婚約解消するはずが、宿敵御曹司はウブな許嫁を愛で尽くす~甘くほどける政略結婚~
「本当にごめんなさい」
私が貧血で倒れ病院に運ばれた翌日、土日で開催されたワークショップを終えて、退院前に池田さんが病室に謝罪に来てくれた。
「政略結婚だって思ったし、嫉妬してたんです。入社以来ずっと麻生くんが好きで、私の方がそばで彼を支えてるんだって自惚れてた……」
心の内を素直に話して謝ってくれた彼女をこれ以上責める気はない。
ずっと想いを寄せていた人が政略結婚をしたと聞けばショックだし、もしも愛のない結婚なら付け入る隙きがあるかもと期待してしまう気持ちもわかる。

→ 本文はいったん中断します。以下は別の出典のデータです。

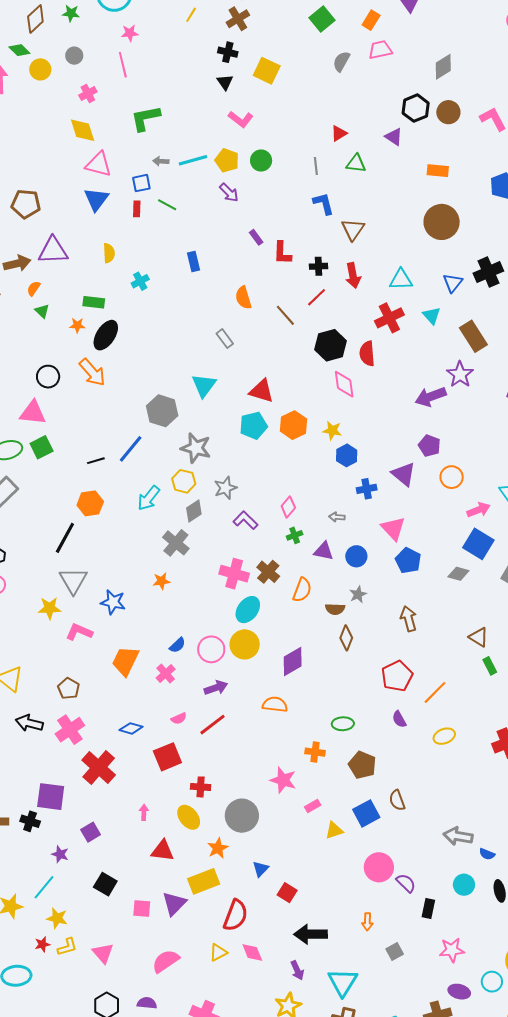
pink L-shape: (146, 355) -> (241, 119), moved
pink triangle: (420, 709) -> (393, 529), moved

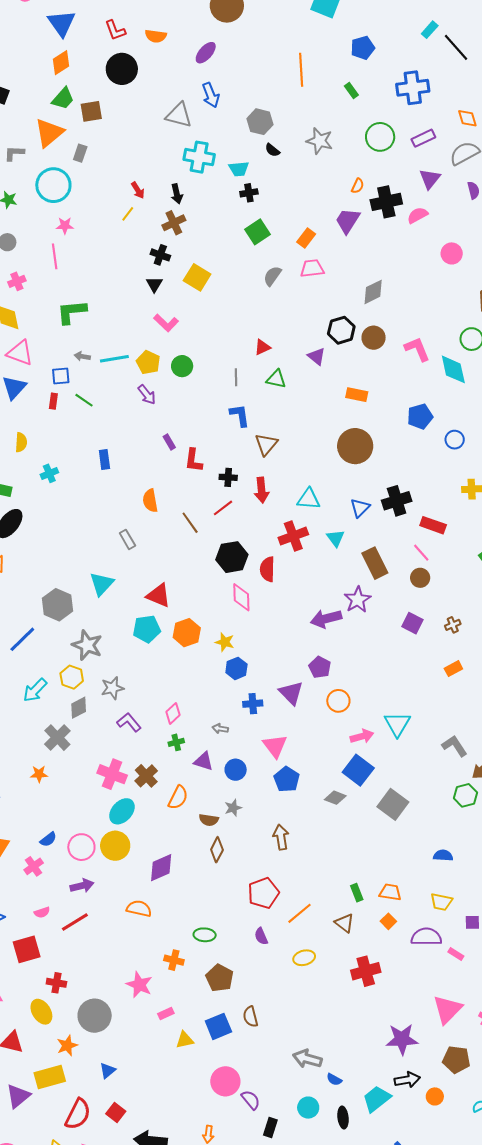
brown triangle: (479, 637) -> (344, 923), moved
red square: (287, 893) -> (116, 1112), moved

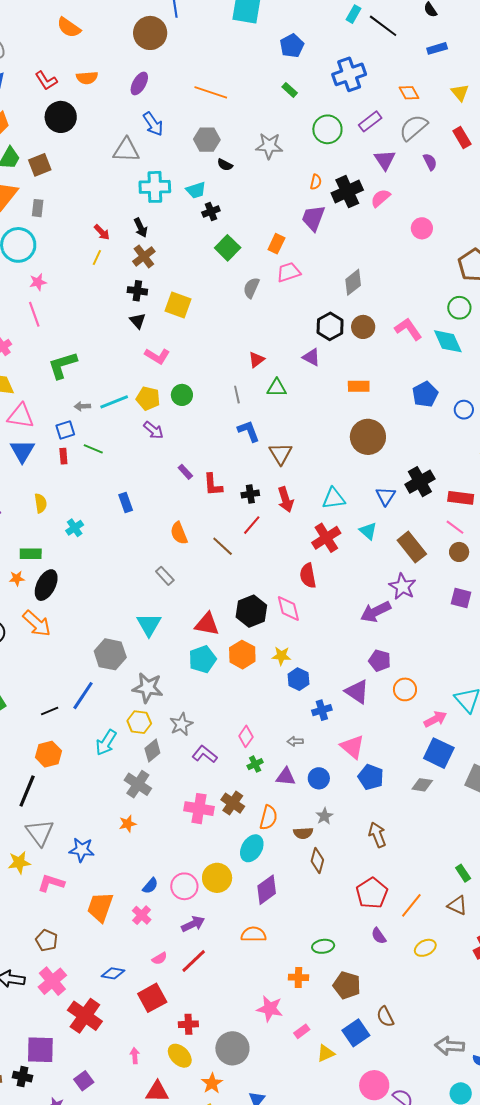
orange line: (301, 70) -> (211, 92), moved, turned -56
black hexagon: (232, 557) -> (251, 611), moved
cyan ellipse: (122, 811) -> (252, 848), moved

だけど、私だってずっと怜士が好きで苦しい思いもしてきた。
譲るわけにはいかない。
「それに、私が全力で取り組んできた仕事まで否定されている気がして。邪魔しないでとか部外者とか、失礼なことを言って、本当にすみませんでした」
「そんな、もう謝らないで下さい。仕事に関して私が部外者なのは事実だし、ワークショップの進行を邪魔してしまっていたのなら、謝るのは私の方ですから。顔を上げて下さい」
何度も謝られて恐縮していると、顔を上げた池田さんの視線が私のお腹で止まった。
「あの、妊娠されたって……」
「はい。まだ二ヶ月ですけど」
恐る恐る問う池田さんに、躊躇しながらも頷いた。